您链接的 go 实现的单词到单词的转换。
#include <bits/stdc++.h>
#include <stdexcept>
using namespace std;
using namespace chrono;
function<void()> Debounced(function<void()>&f , int period){
static auto created = high_resolution_clock::now();
// "=" allow to pass by copy all used variables (created and period)
// "&f" allow to pass by reference f variable
function<void()> fn = [=,&f](){
auto now = high_resolution_clock::now();
if (duration_cast<milliseconds>(now - created).count() > period){
f();
}
};
return fn;
}
int main(void){
int x = 0;
function<void()> f = [&x](){
x++;
};
auto dbf = Debounced(f, 500);
for (int i = 0; i < 10; ++i) {
dbf();
}
if (x != 0) {
throw std::runtime_error("Expected x not to change since it's debounced for 500ms");
}
std::this_thread::sleep_for(milliseconds(500));
for (int i = 0; i < 10; ++i) {
dbf();
}
if (x != 10) {
throw std::runtime_error("Expected x to be incremented 10 times");
}
}
我不久前制作了一个,基于 Qt C++(使用 QSharedPointer 和 QTimer),但如果您喜欢的话,您可以将其更改为基于 boost 的计时器和普通共享指针。

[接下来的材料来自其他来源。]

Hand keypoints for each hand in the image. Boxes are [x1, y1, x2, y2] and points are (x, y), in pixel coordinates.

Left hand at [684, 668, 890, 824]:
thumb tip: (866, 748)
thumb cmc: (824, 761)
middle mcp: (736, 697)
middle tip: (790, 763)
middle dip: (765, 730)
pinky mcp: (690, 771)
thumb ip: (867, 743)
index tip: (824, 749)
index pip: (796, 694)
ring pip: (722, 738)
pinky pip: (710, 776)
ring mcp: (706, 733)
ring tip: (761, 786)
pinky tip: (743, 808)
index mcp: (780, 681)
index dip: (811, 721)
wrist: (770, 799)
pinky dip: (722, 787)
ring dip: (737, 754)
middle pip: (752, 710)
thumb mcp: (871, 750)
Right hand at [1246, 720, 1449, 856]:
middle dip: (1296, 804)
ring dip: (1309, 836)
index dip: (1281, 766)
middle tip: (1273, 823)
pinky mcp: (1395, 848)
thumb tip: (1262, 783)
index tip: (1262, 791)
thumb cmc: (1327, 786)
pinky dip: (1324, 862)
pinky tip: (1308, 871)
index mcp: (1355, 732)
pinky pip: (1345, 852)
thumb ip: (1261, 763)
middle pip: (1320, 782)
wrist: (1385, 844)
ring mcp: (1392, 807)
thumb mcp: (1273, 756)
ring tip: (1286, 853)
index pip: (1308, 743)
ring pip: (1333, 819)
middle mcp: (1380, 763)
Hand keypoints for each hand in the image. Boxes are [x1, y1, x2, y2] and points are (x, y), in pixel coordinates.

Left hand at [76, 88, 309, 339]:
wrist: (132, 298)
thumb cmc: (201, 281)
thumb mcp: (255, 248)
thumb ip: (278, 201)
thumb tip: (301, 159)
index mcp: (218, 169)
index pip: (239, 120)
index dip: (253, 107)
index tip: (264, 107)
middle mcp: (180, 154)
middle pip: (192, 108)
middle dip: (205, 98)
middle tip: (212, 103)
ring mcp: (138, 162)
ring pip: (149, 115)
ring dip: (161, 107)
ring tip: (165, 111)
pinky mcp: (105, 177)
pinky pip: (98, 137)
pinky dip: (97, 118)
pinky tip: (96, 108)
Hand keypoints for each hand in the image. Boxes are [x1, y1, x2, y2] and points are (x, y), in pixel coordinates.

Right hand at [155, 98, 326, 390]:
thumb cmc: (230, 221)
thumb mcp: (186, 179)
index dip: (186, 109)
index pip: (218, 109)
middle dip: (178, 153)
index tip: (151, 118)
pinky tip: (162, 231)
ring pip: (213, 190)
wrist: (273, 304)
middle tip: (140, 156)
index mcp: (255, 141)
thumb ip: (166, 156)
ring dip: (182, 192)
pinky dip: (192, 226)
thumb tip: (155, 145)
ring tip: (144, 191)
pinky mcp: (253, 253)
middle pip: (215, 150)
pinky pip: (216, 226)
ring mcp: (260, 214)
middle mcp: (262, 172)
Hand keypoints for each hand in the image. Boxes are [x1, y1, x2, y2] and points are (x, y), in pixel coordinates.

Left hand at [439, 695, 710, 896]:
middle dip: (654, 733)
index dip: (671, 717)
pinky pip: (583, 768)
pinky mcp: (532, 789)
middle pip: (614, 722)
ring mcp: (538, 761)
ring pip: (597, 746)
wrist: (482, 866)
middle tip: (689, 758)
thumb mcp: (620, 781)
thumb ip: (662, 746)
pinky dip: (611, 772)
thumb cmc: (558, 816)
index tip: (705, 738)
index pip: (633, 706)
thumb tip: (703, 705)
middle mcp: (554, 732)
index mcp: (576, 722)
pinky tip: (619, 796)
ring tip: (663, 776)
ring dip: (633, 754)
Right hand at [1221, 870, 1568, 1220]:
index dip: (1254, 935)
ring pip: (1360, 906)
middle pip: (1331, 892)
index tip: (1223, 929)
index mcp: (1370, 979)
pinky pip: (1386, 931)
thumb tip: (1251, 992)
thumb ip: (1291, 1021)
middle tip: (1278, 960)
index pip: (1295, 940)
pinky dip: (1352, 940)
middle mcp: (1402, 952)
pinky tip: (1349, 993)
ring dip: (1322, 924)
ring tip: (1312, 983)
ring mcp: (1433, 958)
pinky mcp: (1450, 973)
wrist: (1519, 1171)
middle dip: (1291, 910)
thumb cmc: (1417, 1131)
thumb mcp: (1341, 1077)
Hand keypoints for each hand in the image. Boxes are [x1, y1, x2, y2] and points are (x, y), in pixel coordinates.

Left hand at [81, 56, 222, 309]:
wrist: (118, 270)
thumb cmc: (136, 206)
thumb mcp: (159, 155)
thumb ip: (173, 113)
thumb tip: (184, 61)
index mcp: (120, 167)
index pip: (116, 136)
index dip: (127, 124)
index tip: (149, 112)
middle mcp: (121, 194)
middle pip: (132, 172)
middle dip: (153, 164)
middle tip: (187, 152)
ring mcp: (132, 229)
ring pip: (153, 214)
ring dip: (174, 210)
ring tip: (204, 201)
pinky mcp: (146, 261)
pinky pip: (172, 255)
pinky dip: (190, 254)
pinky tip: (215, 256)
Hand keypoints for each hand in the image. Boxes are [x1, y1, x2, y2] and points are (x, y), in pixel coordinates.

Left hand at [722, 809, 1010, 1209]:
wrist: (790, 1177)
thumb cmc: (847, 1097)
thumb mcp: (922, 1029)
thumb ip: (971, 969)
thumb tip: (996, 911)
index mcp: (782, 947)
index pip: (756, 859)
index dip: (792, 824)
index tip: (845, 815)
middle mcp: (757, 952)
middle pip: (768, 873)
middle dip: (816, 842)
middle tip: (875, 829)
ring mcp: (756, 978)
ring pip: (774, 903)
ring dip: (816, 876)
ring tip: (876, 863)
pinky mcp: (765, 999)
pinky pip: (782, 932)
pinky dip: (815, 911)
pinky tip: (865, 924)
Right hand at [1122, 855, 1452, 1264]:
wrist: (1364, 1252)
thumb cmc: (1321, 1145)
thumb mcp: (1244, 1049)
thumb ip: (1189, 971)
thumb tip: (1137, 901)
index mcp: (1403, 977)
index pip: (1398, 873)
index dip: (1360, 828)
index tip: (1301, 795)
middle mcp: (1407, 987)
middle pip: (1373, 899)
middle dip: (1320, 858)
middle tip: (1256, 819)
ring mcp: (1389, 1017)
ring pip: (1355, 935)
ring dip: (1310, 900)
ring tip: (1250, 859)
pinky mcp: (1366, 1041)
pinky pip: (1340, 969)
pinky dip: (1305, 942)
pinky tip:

为了完整起见,我将代码粘贴在这里,您应该能够从注释中掌握它:
#ifndef QFUNCTIONUTILS_H
#define QFUNCTIONUTILS_H
#include <functional>
#include <QSharedPointer>
#include <QTimer>
namespace QFunctionUtils
{
// function used to cache user arguments to be able to use them once timer times out
template<typename R, class ...Args>
void debounce_args_cache(const std::function<R(Args(...args))> &funcFinish, Args(&...args))
{
funcFinish(args...);
}
typedef QSharedPointer<QMetaObject::Connection> QMetaConnPtr;
// debounce implementation
// gets a user defined function as an argument and a 'delay' in miliseconds
// returns a new function that the user can call many times, but will only execute the last
// call after 'delay' miliseconds have passed
template<typename R, class ...Args>
std::function<R(Args(...args))> debounce_internal(const std::function<R(Args(...args))> &callback, const int &delay)
{
QTimer * timer = new QTimer;
QMetaConnPtr conn = QMetaConnPtr(new QMetaObject::Connection,
[timer](QMetaObject::Connection * pConn) mutable {
// connection will be deleted when returned function goes out of scope, but not the timer
// so we need to delete it manually
delete pConn;
delete timer;
});
timer->setInterval(delay);
// return function that the user can call
return [callback, timer, conn](Args(...args)) {
// disconnect old timer callback, stop timer
QObject::disconnect(*conn);
timer->stop();
// create function that caches user arguments
std::function<void(std::function<R(Args(...args))>)> funcCache = std::bind( debounce_args_cache<R, Args...>, std::placeholders::_1, args...);
// connect new timer callback, restart timer
*conn = QObject::connect(timer, &QTimer::timeout,
[callback, timer, funcCache]() {
// stop timer
timer->stop();
// call after delay
funcCache(callback);
});
timer->start();
// return default constructed return type (just to support any return type)
return R();
};
}
// throttle implementation
// same as debounce, but also calls the given function the first time is called
template<typename R, class ...Args>
std::function<R(Args(...args))> throttle_internal(const std::function<R(Args(...args))> &callback, const int &delay)
{
QTimer * timer = new QTimer;
QMetaConnPtr conn = QMetaConnPtr(new QMetaObject::Connection,
[timer](QMetaObject::Connection * pConn) mutable {
// same logic as in debounce_internal
delete pConn;
delete timer;
});
timer->setInterval(delay);
// return function that the user can call
return [callback, timer, conn](Args(...args)) {
// disconnect old timer callback
QObject::disconnect(*conn);
// check timer (throttle) state
if (!timer->isActive())
{
// connect new timer callback
*conn = QObject::connect(timer, &QTimer::timeout,
[timer]() {
// stop timer only (this happens if user did not call the function during the delay)
timer->stop();
});
// start timer to start throttle
timer->start();
// call inmediatly and return
return callback(args...);
}
// create function that caches user arguments
std::function<void(std::function<R(Args(...args))>)> funcCache = std::bind( debounce_args_cache<R, Args...>, std::placeholders::_1, args...);
// connect new timer callback
*conn = QObject::connect(timer, &QTimer::timeout,
[callback, timer, funcCache]() {
// stop timer
timer->stop();
// call after delay
funcCache(callback);
});
// return default constructed return type (just to support any return type)
return R();
};
}
// for any class implementing operator() (e.g. lambdas)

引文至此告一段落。